Data Sharing Statement

Anonymized individual participant data and study documents can be requested for further research from www.clinicalstudydatarequest.com. The corresponding author had full access to all the data and the final responsibility to submit for publication.

Acknowledgments

Editorial support in the form of preparation of the first draft based on input from all authors, and collation and incorporation of author feedback to develop subsequent drafts, was provided by Fiona Woodward, PhD, CMPP, and Alexandra Berry at Fishawack Indicia Ltd., UK, part of Fishawack Health, and was funded by GlaxoSmithKline (GSK). Parts of this paper were presented at the American Thoracic Society 2020 Virtual conference as a poster presentation with interim findings.
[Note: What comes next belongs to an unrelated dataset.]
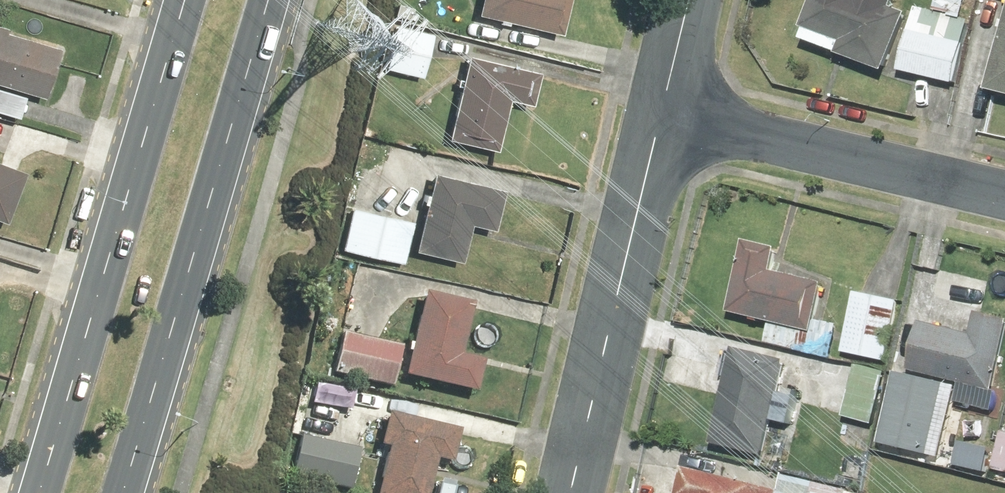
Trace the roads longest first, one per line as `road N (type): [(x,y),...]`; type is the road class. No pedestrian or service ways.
road 1 (primary): [(265,0),(123,492)]
road 2 (primary): [(38,492),(178,0)]
road 3 (residential): [(568,492),(661,110)]
road 4 (residential): [(1004,193),(661,110)]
The poster’s abstract was published in the American Journal of Respiratory and Critical Care Medicine 2020:201: A5031: https://doi.org/10.1164/ajrccm-conference.2020.201.1_MeetingAbstracts.A5031.

Author Contributions

All authors made a significant contribution to the work reported, whether that is in the conception, study design, execution, acquisition of data, analysis and interpretation, or in all these areas; took part in drafting, revising or critically reviewing the article; gave final approval of the version to be published; have agreed on the journal to which the article has been submitted; and agree to be accountable for all aspects of the work.

Disclosure

Kentaro Tamaki, Eishin Sakihara, Hiroaki Miyata, and Norimichi Hirahara belong to the association/institution that received funding for this study from GSK. Takeo Ishii, Shoko Akiyama, Toshihiko Kaise, Masayuki Katsumata and Ryosuke Tawara are employees of GSK and hold shares in GSK. Mei Haruya, Oksana Kirichek and Edgar P. Simard are former employees of GSK. Bruce E. Miller and Ruth Tal-Singer are former employees of GSK and hold shares in GSK. Ruth Tal-Singer reports personal fees from Ena Respiratory, Immunomet, Vocalis Health, and Teva. The authors report no other conflicts of interest in this work.

Additional information

Funding

This study was funded by GSK (Study HO-18-19229/209243). The funders of the study had a role in study design, data analysis, data interpretation, and writing of the report.